A growing cadre of real estate professionals are delivering quality, low-cost properties to an underserved market. Their products are quickly being purchased, rented, and even waitlisted.
Since the housing industry began to recover from the Great Recession, most developers, builders, and architects have focused on market-rate and luxury properties. These segments helped them reap healthy profits by charging what a market would bear. Now, many regions have peaked and are starting to see increasing inventory, softening prices, and squeezing profits due to higher costs for land, labor, materials, and government compliance fees. But at the opposite end of the spectrum, affordable and workforce housing sales have climbed, and more industry professionals are noticing the huge lack of inventory and the pent-up demand.

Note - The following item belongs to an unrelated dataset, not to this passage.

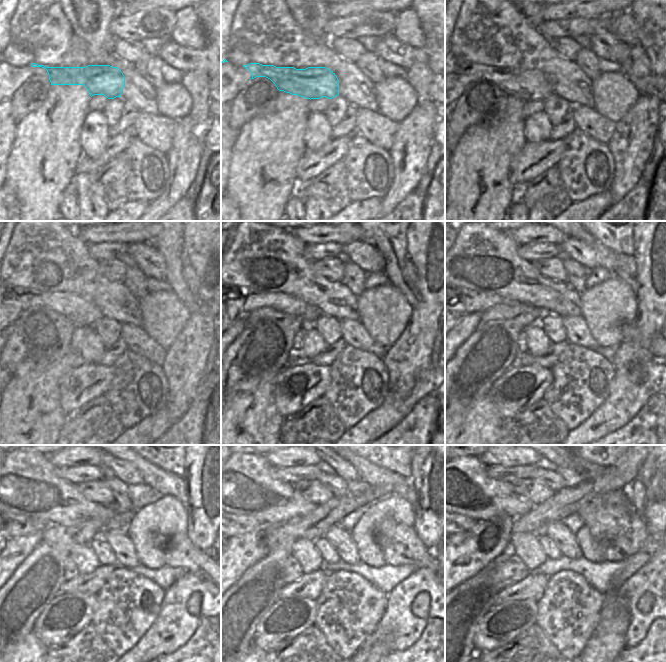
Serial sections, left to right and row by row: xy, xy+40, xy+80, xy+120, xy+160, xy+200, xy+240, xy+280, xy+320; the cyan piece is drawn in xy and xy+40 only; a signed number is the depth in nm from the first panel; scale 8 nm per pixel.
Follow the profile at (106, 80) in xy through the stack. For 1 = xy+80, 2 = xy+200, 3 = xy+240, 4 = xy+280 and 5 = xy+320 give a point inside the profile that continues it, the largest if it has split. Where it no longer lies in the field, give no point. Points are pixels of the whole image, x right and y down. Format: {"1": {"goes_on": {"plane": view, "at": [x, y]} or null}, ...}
{"1": {"goes_on": {"plane": "xy+80", "at": [527, 84]}}, "2": {"goes_on": {"plane": "xy+200", "at": [465, 300]}}, "3": {"goes_on": {"plane": "xy+240", "at": [17, 525]}}, "4": {"goes_on": {"plane": "xy+280", "at": [241, 524]}}, "5": {"goes_on": {"plane": "xy+320", "at": [465, 523]}}}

“About 80 percent of all new multifamily construction in the urban core has been luxury, which doesn’t help those who earn 60 percent to 120 percent of the area median income,” says Elie Rieder, founder and CEO of Castle Lanterra Properties in Suffern, N.Y., an investment firm focused on the multifamily workforce market. “These people are our police officers, firefighters, teachers, nurses, and other middle-income professionals who serve our community and deserve quality rental housing at an affordable price point.”
Until recently, many developers shied from affordable housing because margins associated with these properties were slimmer due to escalating building costs. Income or government regulations also restricted what prices could be charged, and the category of affordable housing had a negative connotation due to the stereotype of crime-ridden, dilapidated public housing, such as Pruitt-Igoe in St. Louis and Cabrini-Green in Chicago, which have both been demolished.
Despite the challenges, more developers now are jumping in to help—at a much-needed time, too. The overall affordable supply continues to diminish as more than 100,000 units are lost annually due to obsolescence, substandard conditions, or conversion to market-rate apartments, according to Multi-Housing News.